___ RECORDED DATA ___

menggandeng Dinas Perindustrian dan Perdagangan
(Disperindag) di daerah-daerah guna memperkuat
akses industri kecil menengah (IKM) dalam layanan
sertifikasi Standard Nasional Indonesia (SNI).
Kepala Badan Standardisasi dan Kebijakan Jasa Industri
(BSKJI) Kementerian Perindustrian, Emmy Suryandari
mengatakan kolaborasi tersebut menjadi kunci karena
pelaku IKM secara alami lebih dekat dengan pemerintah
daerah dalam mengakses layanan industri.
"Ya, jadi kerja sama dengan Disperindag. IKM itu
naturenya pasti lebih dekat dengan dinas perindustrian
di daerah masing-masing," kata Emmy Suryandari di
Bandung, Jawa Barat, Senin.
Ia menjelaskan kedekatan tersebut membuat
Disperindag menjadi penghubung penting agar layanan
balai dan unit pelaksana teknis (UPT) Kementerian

___
___ RECORDED DATA ___

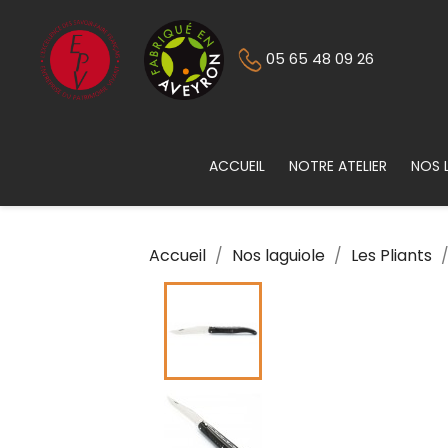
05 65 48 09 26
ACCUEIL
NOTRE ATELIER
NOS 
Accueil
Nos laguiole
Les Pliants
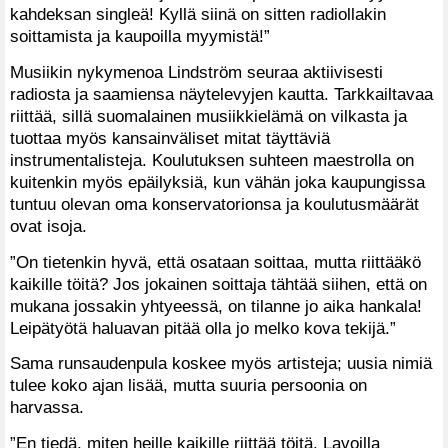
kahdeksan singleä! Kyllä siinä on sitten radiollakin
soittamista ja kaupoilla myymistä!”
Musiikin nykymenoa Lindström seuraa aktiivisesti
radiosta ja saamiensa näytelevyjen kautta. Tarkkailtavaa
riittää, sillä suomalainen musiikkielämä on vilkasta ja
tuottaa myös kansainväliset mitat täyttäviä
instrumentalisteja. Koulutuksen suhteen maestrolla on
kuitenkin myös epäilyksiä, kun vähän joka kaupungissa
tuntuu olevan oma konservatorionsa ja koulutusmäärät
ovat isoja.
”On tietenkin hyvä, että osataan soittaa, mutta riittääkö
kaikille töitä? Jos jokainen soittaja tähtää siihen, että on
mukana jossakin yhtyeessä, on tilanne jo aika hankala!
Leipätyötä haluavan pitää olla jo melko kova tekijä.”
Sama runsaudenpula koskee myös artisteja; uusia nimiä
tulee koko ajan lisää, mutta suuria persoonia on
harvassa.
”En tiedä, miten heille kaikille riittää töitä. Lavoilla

___

### PROBLEM DETAILS
Reproduce the lines of the items from the one containing "kahdeksan singleä! Kyllä" through the one containing "ovat isoja.", swapping "vilkasta" for "monipuolista" and leaving everything else unchanged.

### SOLUTION BELOW
kahdeksan singleä! Kyllä siinä on sitten radiollakin
soittamista ja kaupoilla myymistä!”
Musiikin nykymenoa Lindström seuraa aktiivisesti
radiosta ja saamiensa näytelevyjen kautta. Tarkkailtavaa
riittää, sillä suomalainen musiikkielämä on monipuolista ja
tuottaa myös kansainväliset mitat täyttäviä
instrumentalisteja. Koulutuksen suhteen maestrolla on
kuitenkin myös epäilyksiä, kun vähän joka kaupungissa
tuntuu olevan oma konservatorionsa ja koulutusmäärät
ovat isoja.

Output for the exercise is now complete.